• _TEXT PROVIDED_
===
Open Studios

Trying something new for the first time can be foreboding. The unfamiliarity, the risk of failure and potential blows to the ego. However, as the famous line from Goethe(…?) goes: ‘boldness has genius, power and magic in it.’ Residents of ASC Art House decided to venture into unchartered territory by organising our first Open Studios weekend. We are in a new building, with a new community, in an area of the city that in many ways is still finding its feet.

Several weeks of preparation, lots of amazing contributions, and residents bringing their unique skills and taking myriad roles to cover all bases, culminated in the two day event that took place last weekend. There was a great turnout, with lots of positive feedback from both visitors and artists about the rich variety and quality of work, the sense of community, and the opportunity to make connections. In a time where communication, artistic exposure and business increasingly takes place online, events that bring people together in this way is really valued. The images below include the specially curated exhibition, in our dedicated gallery space. The opening night with a drinks reception, live music, and talks from the Mayor of Croydon, Humayun Kabir, along with the Culture Manager Chetna Kapacee, about the value of attracting creative people to the area. The idea of working to boost Croydon’s creative profile is something that appeals to a lot of us. If this also involves having a party of sorts, then so be it. A tough sacrifice yes, but one most, if not all of us are willing to make.
===
• _COLLECTED MATERIAL_
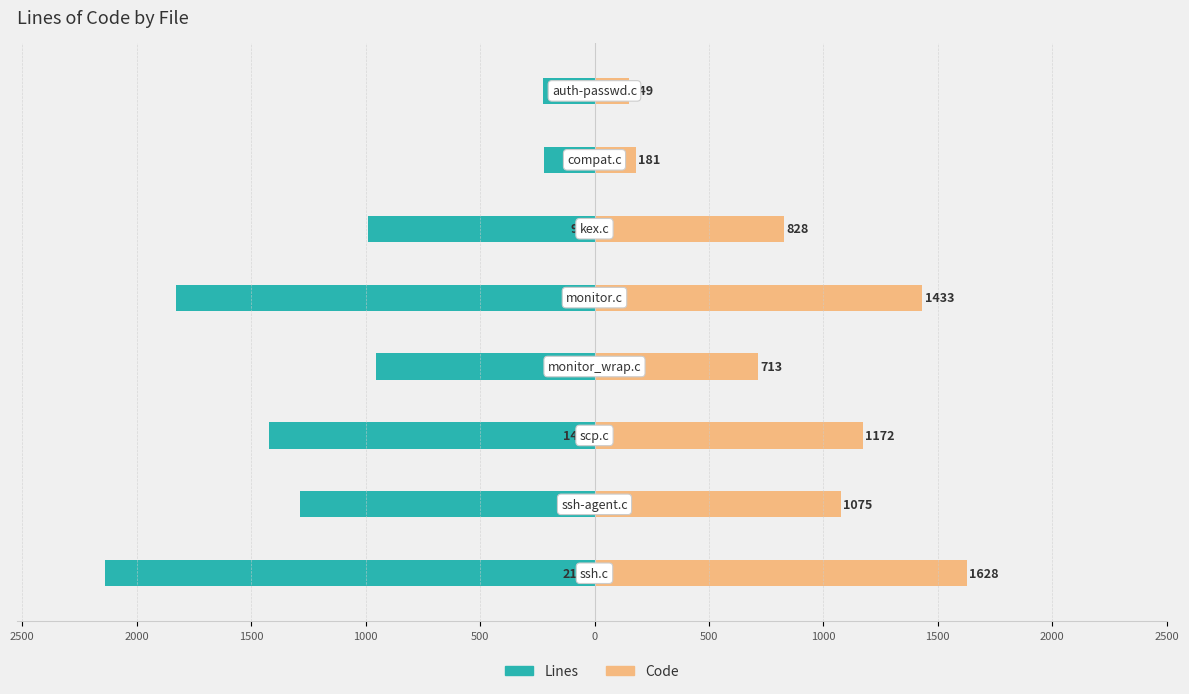

What is the average value of the Code series?

897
===
• _WORK TASK 1_
Retype, word for word, the part of the Open Studios text that opens with the words containing "Trying something new" and closes with "finding its feet.".
• _WORK TASK 2_
According to the Open Studios text, who gave talks on the opening night alongside the Mayor of Croydon?

• _ANSWER 1_
Trying something new for the first time can be foreboding. The unfamiliarity, the risk of failure and potential blows to the ego. However, as the famous line from Goethe(…?) goes: ‘boldness has genius, power and magic in it.’ Residents of ASC Art House decided to venture into unchartered territory by organising our first Open Studios weekend. We are in a new building, with a new community, in an area of the city that in many ways is still finding its feet.

• _ANSWER 2_
The Culture Manager, Chetna Kapacee.